# veritatis regulam tenent, et alii per dilectionem, alii per odium meriuntur



## KsSp

Hello. 
Here is a sentence the general meaning of which I understand (or at least it seems to be so!), but I am not sure if I got the meaning right. 
"Sed neque hi qui plus diligent, neque illi qui oderunt, veritatis regulam tenent, et alii per dilectionem, alii per odium meriuntur."
Here is how I see it:
"But neither the one whose love is excessive nor the ones who hate attain/understand the measure of truth, which some determine by means of love and others by means of hatred."
What confuses me is the part after "veritatis". 
Could you please tell me what the actual meaning of the sentence is? 
The context: Origen (the author) is explaining why excessive love is a bad thing. 
Thank you.


----------



## Scholiast

Привет KsSp et saluete omnes alii

The purported verb here, _meriuntur_, does not look right to me. Could you either (a) check that this is accurate; or (b) supply a precise textual or bibliographical reference? Or both?

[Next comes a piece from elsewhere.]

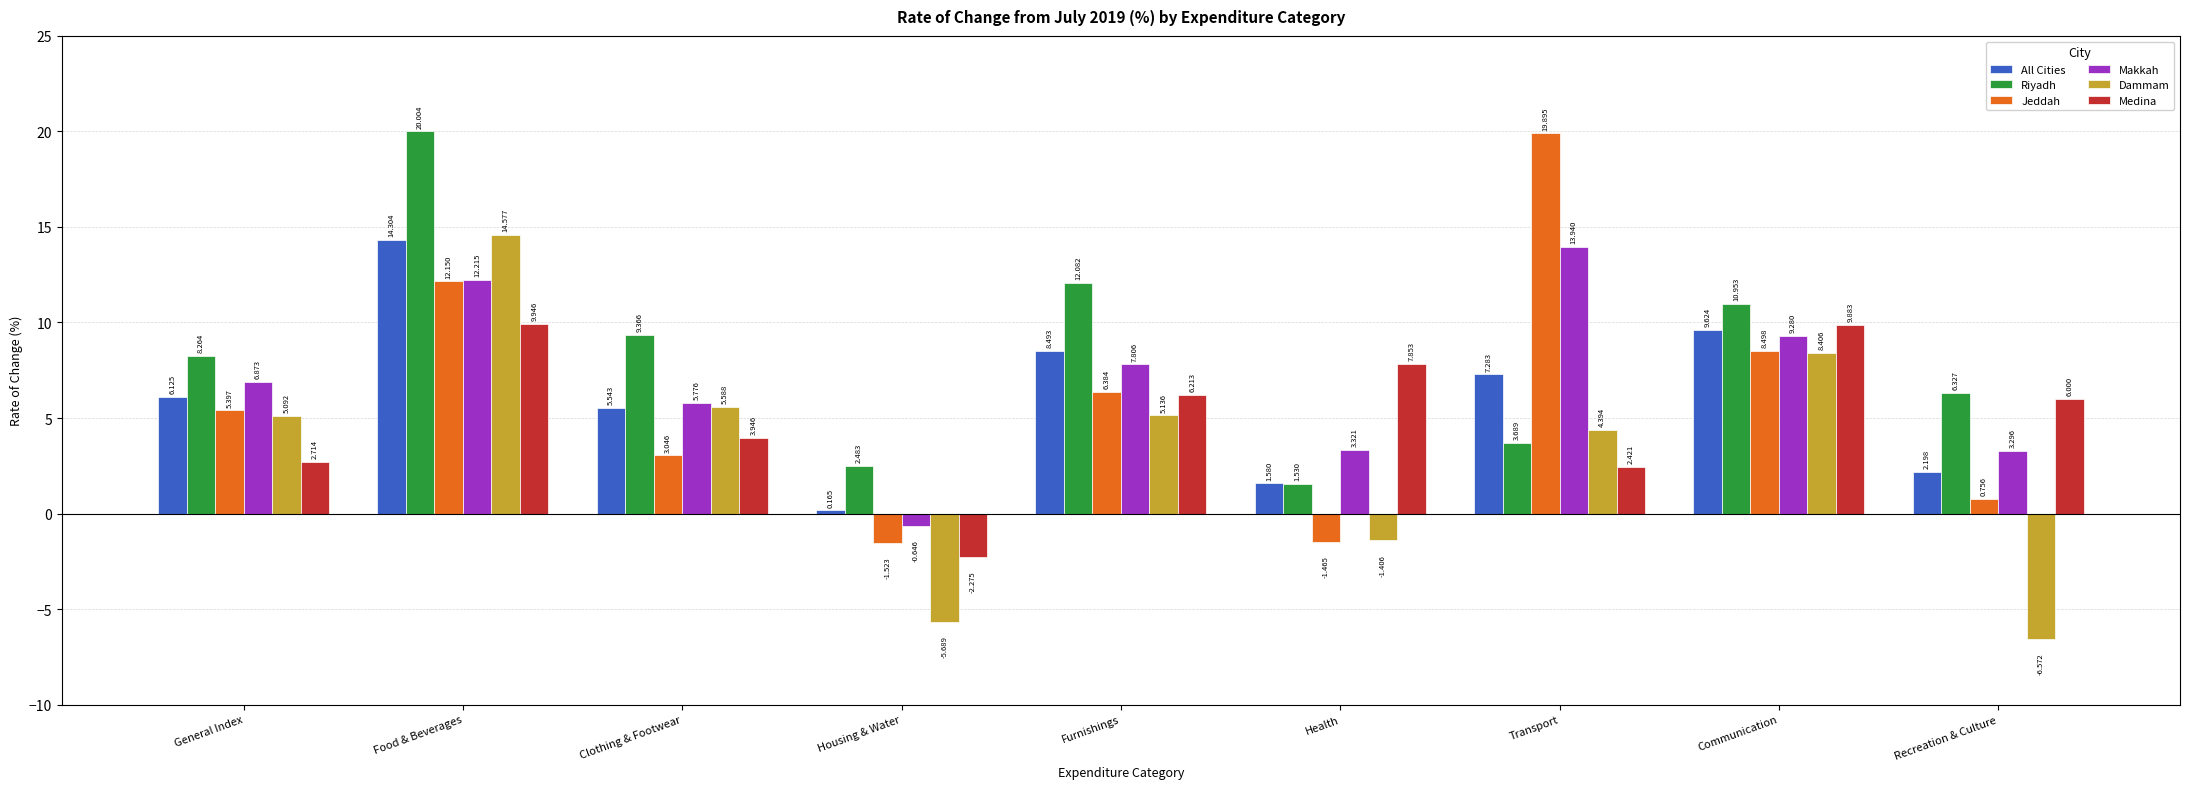

Which category has the highest value across all series?

Food & Beverages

As we have discussed before, this Latin is a translation, probably by Jerome ('Hieronymus'), from Origen's original Greek, and it may be helpful to examine the original Greek version, which I can probably do.

Σ


----------



## KsSp

Scholiast said:


> Привет KsSp et saluete omnes alii
> 
> The purported verb here, _meriuntur_, does not look right to me. Could you either (a) check that this is accurate; or (b) supply a precise textual or bibliographical reference? Or both?
> 
> As we have discussed before, this Latin is a translation, probably by Jerome ('Hieronymus'), from Origen's original Greek, and it may be helpful to be able to examine the original Greek version, which I can probably do.
> 
> Σ


Hello, Scholiast! Thank you for your help. The problem is that in this edition (on the Google Play page where this link takes you there is tomus primus, and the text in question is from tomus tertius, but also Parisiis, not the Venetian one), it says "me*t*iuntur", whereas in Patrologia Graeca, it is "me*nt*iuntur". The sentence is from Homilies on Luke, 25. I am sorry for the slip: there is no "me*r*iuntur" in either the edition mentioned first or PG.


----------



## Scholiast

Ahah!

Subject to further consideration when I am next in my Uni. Library, this now looks like making sense: _mentior_, _mentiri_ means 'to lie', 'to tell an untruth' (or possibly 'to deceive oneself').

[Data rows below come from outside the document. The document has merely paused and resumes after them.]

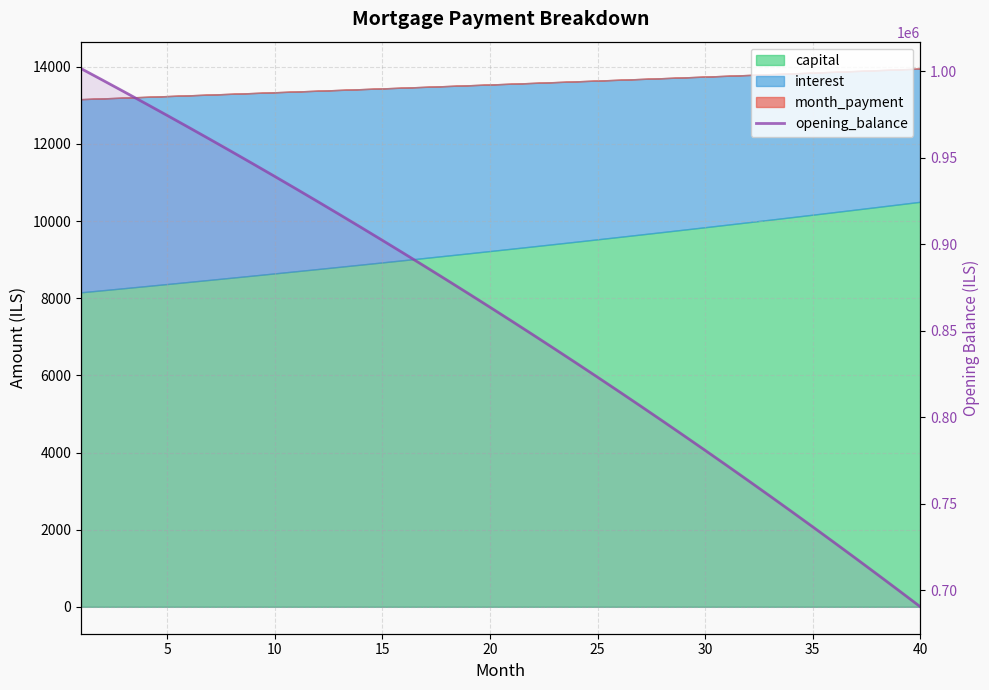

Count the number of values greater than 863656.

20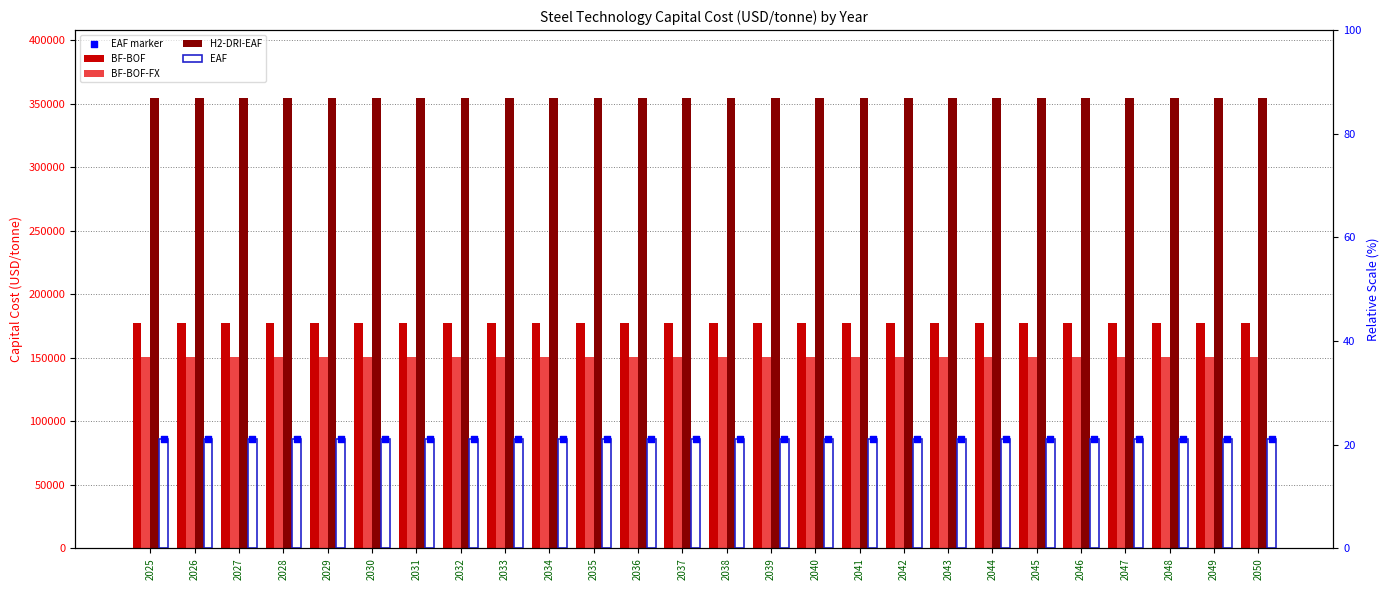

Which series contains the highest Y value?

H2-DRI-EAF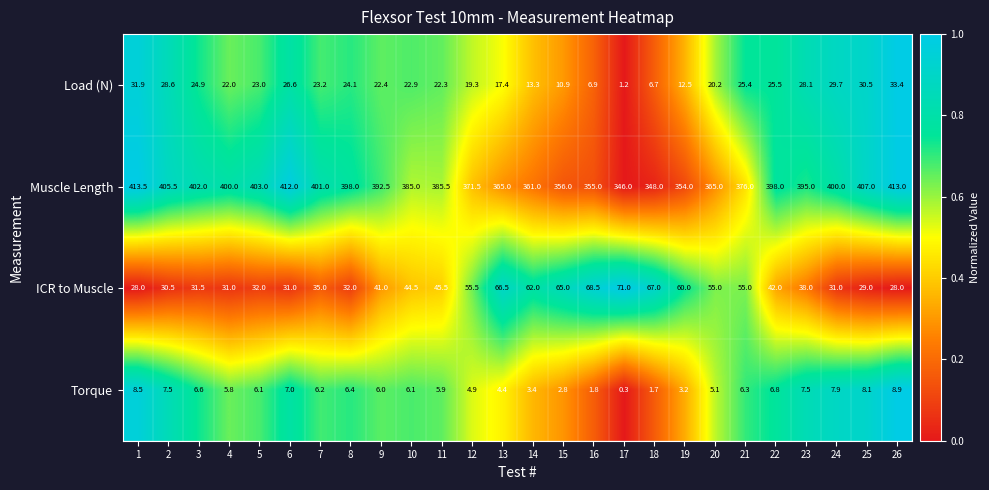

Which series has the largest range (max minus min)?

Muscle Length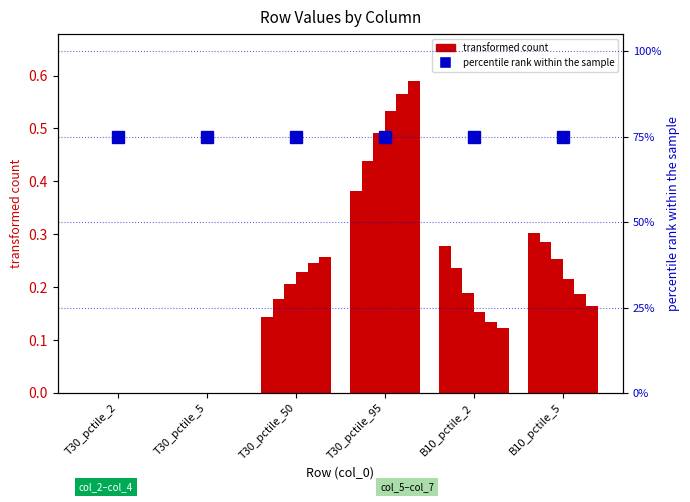

What is the approximate value of percentile rank within the sample at T30_pctile_2?

0.8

Provisionally, therefore: 'But neither those who love too much, nor those who hate [too much], are holding to the canon of truth, and some through [excessive] love, others through hatred, are being deceitful'.

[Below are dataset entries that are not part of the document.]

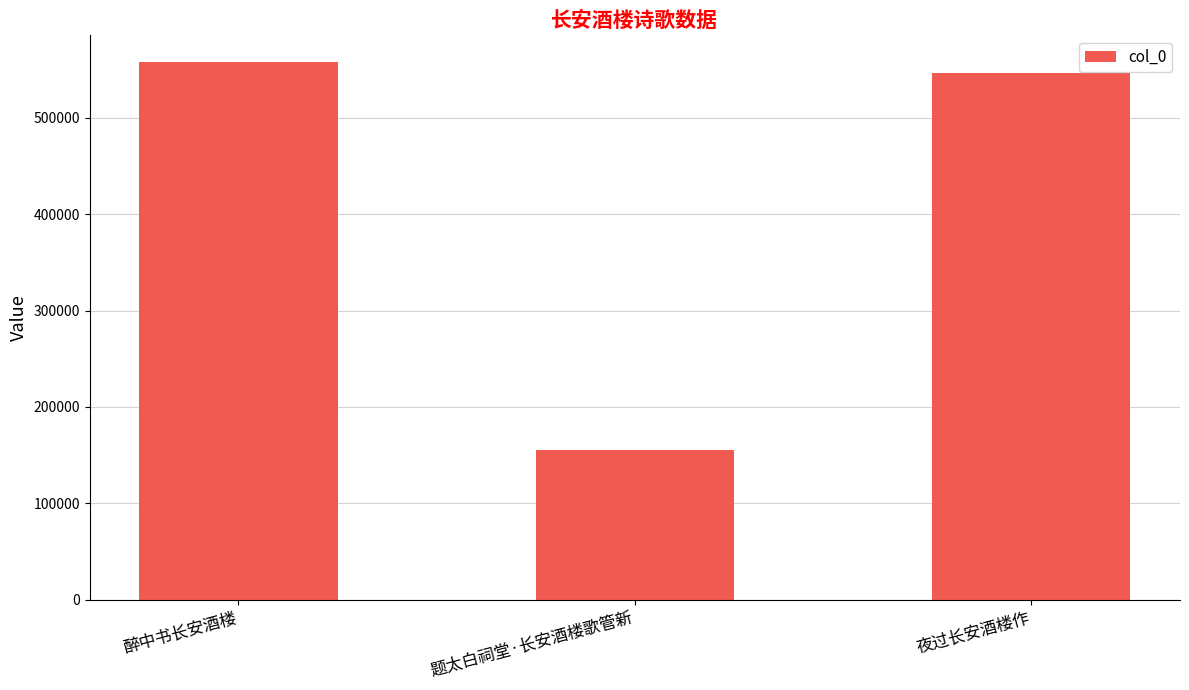

What is the label of the 3rd bar from the left?

夜过长安酒楼作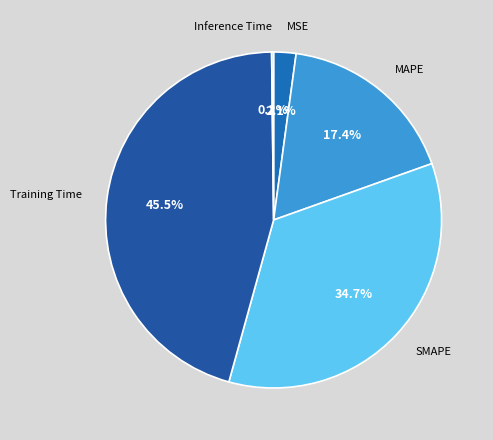

Is there any slice that represents more than half of the pie?

No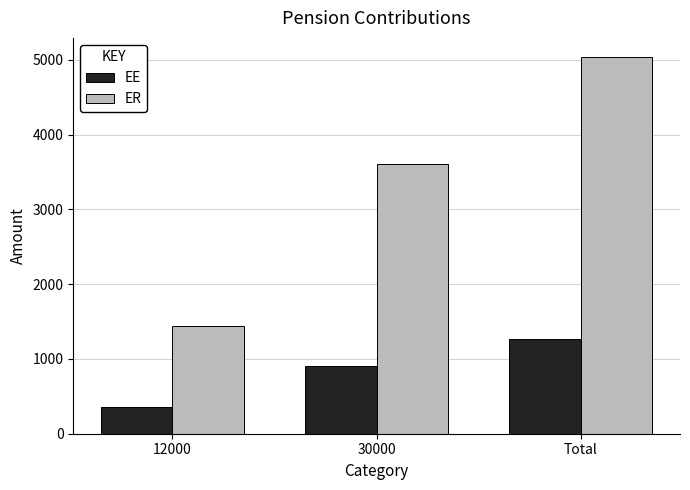

Which label corresponds to the largest value in the chart?

Total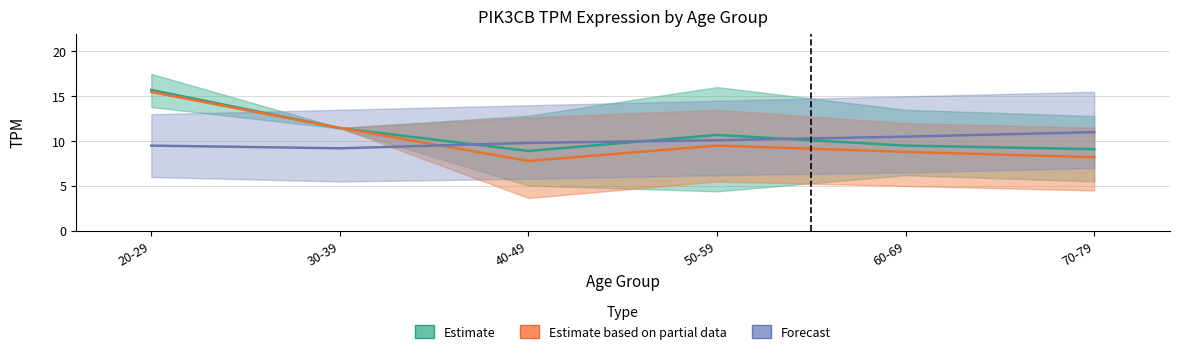

Between 50-59 and 30-39, which is larger?

30-39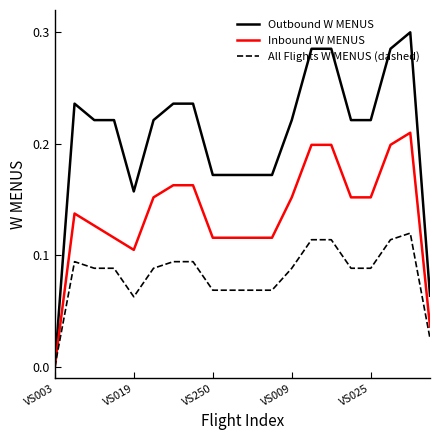

Which series has the largest total across all categories?

Outbound W MENUS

But I would like to check Origen's Greek text nevertheless, and I shall look at this next time I have an opportunity, and come back with confirmation—with luck tomorrow, at any rate on Monday.

Σ


----------



## KsSp

Thank you! I really appreciate your help.


----------



## Scholiast

Greetings once again

In my naive ignorance of patristic literature, I had assumed (in my replies ## 2, 4) that an original Greek text would be available. This turns out not to be the case: the Greek text is not extant, and the work is therefore known only from Jerome's Latin translation. So we can get nowehere further forward, unfortunately, than my suggestion in # 4, and I hope that this makes enough sense for the context.

Σ


----------



## KsSp

Scholiast said:


> Greetings once again
> 
> In my naive ignorance of patristic literature, I had assumed (in my replies ## 2, 4) that an original Greek text would be available. This turns out not to be the case: the Greek text is not extant, and the work is therefore known only from Jerome's Latin translation. So we can get nowehere further forward, unfortunately, than my suggestion in # 4, and I hope that this makes enough sense for the context.
> 
> Σ


Thank you, Scholiast! It's a pity we don't have the original Greek text - perhaps, there might have been different connotations, and translations always (well, at least in most cases) introduce something new as far as meaning is concerned. 
Thank you!


----------